BTW now I can't get home as the roads are all underwater (ncdot)

Thanks


----------



## Kodyhead (May 26, 2015)

This might help

https://uberpeople.net/threads/some...-damages-because-of-irma.205792/#post-3073347


----------



## UberTaxPro (Oct 3, 2014)

wallae said:


> I live in a flood area and left with my car (my business) to protect it.
> (they said if you move a fishing boat it's deductible so is this too?
> *Trump declares Hurricane Florence a disaster (Individual too)*
> 
> ...


Expenses to protect your business from flooding are deductible. The mileage you incurred to move your vehicle is a deductible business expense.


----------



## wallae (Jun 11, 2018)

Thanks. Any thoughts on the hotel I have to stay in?


----------



## UberTaxPro (Oct 3, 2014)

wallae said:


> Thanks. Any thoughts on the hotel I have to stay in?

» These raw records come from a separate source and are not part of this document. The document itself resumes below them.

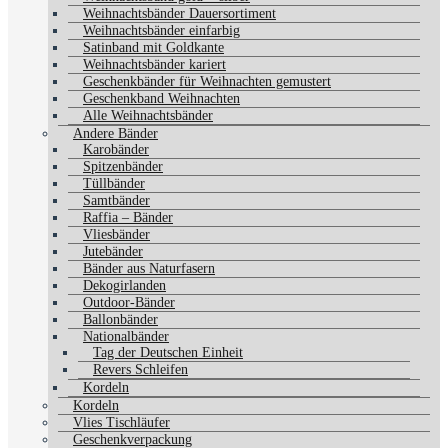
Weihnachtsbänder Dauersortiment
Weihnachtsbänder einfarbig
Satinband mit Goldkante
Weihnachtsbänder kariert
Geschenkbänder für Weihnachten gemustert
Geschenkband Weihnachten
Alle Weihnachtsbänder
Andere Bänder
Karobänder
Spitzenbänder
Tüllbänder
Samtbänder
Raffia – Bänder
Vliesbänder
Jutebänder
Bänder aus Naturfasern
Dekogirlanden
Outdoor-Bänder
Ballonbänder
Nationalbänder
Tag der Deutschen Einheit
Revers Schleifen
Kordeln
Kordeln
Vlies Tischläufer
Geschenkverpackung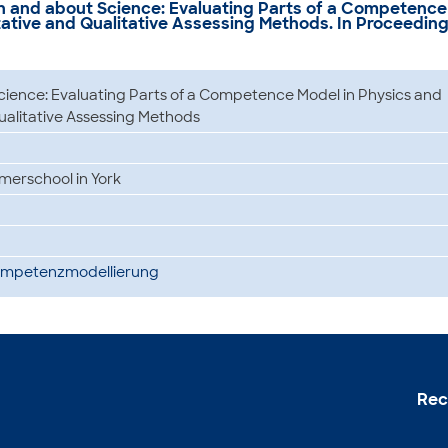
n and about Science: Evaluating Parts of a Competence
ative and Qualitative Assessing Methods. In Proceedin
ience: Evaluating Parts of a Competence Model in Physics and
alitative Assessing Methods
erschool in York
mpetenzmodellierung
Rec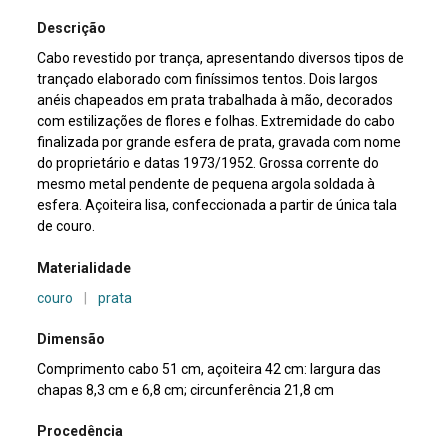
Descrição
Cabo revestido por trança, apresentando diversos tipos de
trançado elaborado com finíssimos tentos. Dois largos
anéis chapeados em prata trabalhada à mão, decorados
com estilizações de flores e folhas. Extremidade do cabo
finalizada por grande esfera de prata, gravada com nome
do proprietário e datas 1973/1952. Grossa corrente do
mesmo metal pendente de pequena argola soldada à
esfera. Açoiteira lisa, confeccionada a partir de única tala
de couro.
Materialidade
couro
|
prata
Dimensão
Comprimento cabo 51 cm, açoiteira 42 cm: largura das
chapas 8,3 cm e 6,8 cm; circunferência 21,8 cm
Procedência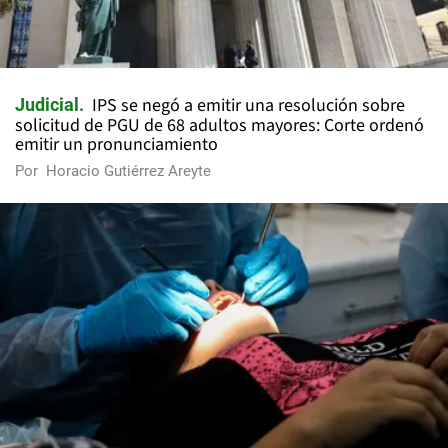
IPS se negó a emitir una resolución sobre
Judicial
solicitud de PGU de 68 adultos mayores: Corte ordenó
emitir un pronunciamiento
Por
Horacio Gutiérrez Areyte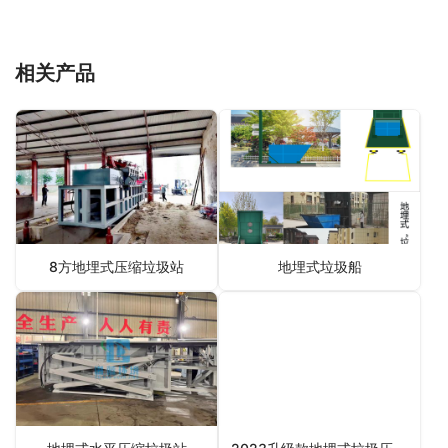
相关产品
8方地埋式压缩垃圾站
地埋式垃圾船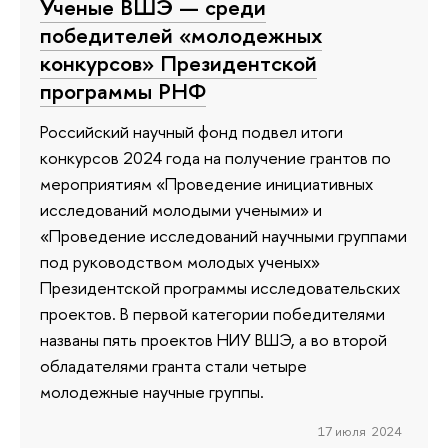
Ученые ВШЭ — среди
победителей «молодежных
конкурсов» Президентской
программы РНФ
Российский научный фонд подвел итоги
конкурсов 2024 года на получение грантов по
мероприятиям «Проведение инициативных
исследований молодыми учеными» и
«Проведение исследований научными группами
под руководством молодых ученых»
Президентской программы исследовательских
проектов. В первой категории победителями
названы пять проектов НИУ ВШЭ, а во второй
обладателями гранта стали четыре
молодежные научные группы.
17 июля 2024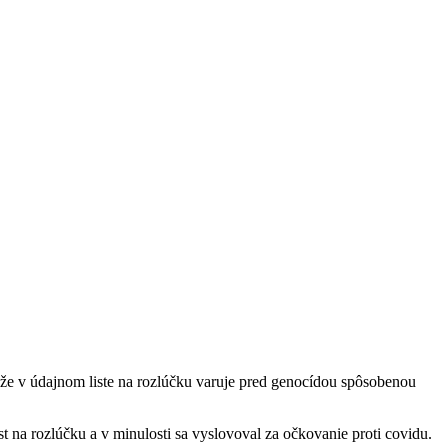
 že v údajnom liste na rozlúčku varuje pred genocídou spôsobenou
st na rozlúčku a v minulosti sa vyslovoval za očkovanie proti covidu.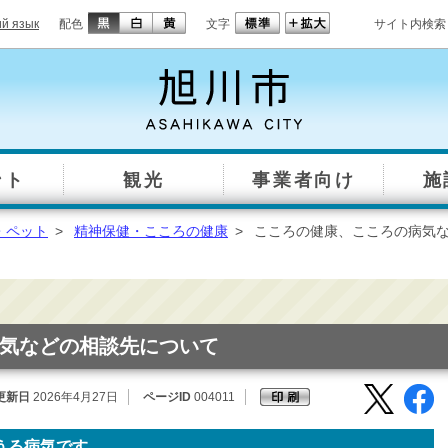
ий язык
配色
文字
サイト内検索
ント
観光
事業者向け
施
・ペット
>
精神保健・こころの健康
>
こころの健康、こころの病気
気などの相談先について
更新日
2026年4月27日
ページID
004011
うる病気です。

I knew you were going to ask that!!! Unfortunately I don't think you'll be able to deduct the hotel expense as a normal business expense. The possible exception might be if you worked significantly while staying at the hotel.
Any personal property that has sustained damage and not paid for by insurance will be eligible for a casualty loss on your 2018 taxes. Also, you should look into the benefits available thru Fema https://www.fema.gov/disasters


----------



## wallae (Jun 11, 2018)

Thanks much!!!


----------